The definition of OSAS

OSAS is characterised by episodes of upper airway occlusion: these are termed apnoeas if the airway is completely occluded and hypopnoeas if the occlusion is partial. An obstructive apnoea is defined pragmatically as the cessation of airflow despite continued breathing efforts for at least 10 s. At their termination, apnoeas/hypopnoeas are often, but not always, associated with a change in the electroencephalographic (EEG) signal indicative of arousal and with a drop in blood oxygen saturation. In most instances, such brief arousals are not accompanied by complete awakening and the patient is usually unaware of them. The definition of hypopnoea is rather variable, depending on the type of equipment used to measure breathing, but the core of the definition, as adopted by the American Academy of Sleep Medicine (AASM), is a 30–50% reduction in thoraco-abdominal movement from the preceding stable baseline for at least 10 s. The current (2012) AASM guidelines add an accompanying 3% desaturation or an arousal. However, in some centres, older definitions of hypopnoea are still in use.

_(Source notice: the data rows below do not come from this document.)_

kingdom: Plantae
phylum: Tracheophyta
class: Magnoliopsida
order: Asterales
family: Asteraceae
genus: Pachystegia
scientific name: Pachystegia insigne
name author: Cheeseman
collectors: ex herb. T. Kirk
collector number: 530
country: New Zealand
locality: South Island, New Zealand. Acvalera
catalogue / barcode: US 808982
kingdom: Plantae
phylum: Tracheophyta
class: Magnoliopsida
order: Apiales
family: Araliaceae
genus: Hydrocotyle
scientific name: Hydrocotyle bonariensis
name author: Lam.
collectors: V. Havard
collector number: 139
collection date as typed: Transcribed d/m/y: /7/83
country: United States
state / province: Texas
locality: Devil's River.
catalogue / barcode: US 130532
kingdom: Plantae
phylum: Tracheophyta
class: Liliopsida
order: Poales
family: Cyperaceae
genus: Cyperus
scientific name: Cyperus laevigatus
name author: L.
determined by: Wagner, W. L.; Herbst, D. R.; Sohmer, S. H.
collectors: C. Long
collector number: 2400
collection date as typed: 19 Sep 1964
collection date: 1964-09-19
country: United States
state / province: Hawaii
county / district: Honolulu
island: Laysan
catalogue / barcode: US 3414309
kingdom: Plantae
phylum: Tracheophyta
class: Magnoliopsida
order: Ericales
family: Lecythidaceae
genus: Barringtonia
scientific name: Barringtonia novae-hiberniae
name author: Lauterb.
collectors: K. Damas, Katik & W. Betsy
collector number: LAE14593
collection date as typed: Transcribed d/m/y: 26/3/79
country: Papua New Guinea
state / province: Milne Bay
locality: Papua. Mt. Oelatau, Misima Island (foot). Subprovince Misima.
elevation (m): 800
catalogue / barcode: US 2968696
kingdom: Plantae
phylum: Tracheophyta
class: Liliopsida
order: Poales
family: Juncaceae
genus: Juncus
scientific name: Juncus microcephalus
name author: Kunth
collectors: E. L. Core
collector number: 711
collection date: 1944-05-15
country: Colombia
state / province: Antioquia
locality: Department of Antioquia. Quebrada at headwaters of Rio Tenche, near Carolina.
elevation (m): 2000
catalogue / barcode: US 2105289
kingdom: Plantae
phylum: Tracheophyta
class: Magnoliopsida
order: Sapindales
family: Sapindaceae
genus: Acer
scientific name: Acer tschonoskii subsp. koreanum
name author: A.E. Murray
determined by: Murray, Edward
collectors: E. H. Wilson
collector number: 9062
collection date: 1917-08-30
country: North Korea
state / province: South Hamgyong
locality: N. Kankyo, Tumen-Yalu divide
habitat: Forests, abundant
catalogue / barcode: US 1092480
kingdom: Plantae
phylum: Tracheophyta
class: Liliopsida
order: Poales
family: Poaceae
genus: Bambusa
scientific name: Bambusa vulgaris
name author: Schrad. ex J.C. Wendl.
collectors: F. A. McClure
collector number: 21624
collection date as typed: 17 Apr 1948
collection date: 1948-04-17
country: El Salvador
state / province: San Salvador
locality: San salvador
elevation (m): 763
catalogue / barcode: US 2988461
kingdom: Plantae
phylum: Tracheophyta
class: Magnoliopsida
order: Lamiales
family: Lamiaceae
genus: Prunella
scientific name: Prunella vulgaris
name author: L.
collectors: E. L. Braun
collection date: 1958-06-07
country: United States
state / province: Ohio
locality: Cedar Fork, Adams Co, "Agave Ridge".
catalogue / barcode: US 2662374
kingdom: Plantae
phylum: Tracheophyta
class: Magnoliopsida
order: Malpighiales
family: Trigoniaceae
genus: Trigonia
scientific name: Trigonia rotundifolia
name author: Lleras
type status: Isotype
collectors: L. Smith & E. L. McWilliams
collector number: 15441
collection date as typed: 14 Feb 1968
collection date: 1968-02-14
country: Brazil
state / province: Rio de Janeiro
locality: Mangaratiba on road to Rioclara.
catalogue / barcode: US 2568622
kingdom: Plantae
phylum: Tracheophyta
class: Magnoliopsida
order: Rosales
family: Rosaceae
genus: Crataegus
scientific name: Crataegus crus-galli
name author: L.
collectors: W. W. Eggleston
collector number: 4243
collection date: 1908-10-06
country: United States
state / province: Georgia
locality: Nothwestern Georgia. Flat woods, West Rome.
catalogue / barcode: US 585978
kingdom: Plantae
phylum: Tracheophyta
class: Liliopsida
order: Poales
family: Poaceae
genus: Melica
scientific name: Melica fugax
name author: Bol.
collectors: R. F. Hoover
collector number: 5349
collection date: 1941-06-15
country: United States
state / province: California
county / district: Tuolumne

An AASM task force in 1999 defined the severity of OSAS on the basis of two separate components: daytime sleepiness and the degree of breathing disturbance measured by overnight monitoring. The commonly used method of assessing sleepiness is discussed further below. The severity of sleep-related obstructive breathing events is assessed using the apnoea/hypopnoea index (AHI) and is graded as mild (5–15 events per h of sleep), moderate (15–30 events per h of sleep) or severe (more than 30 events per h of sleep). Although a good general working classification, this does not take into account age- or sex-related variations. There are very few normative data on either sleepiness or AHI in the healthy population.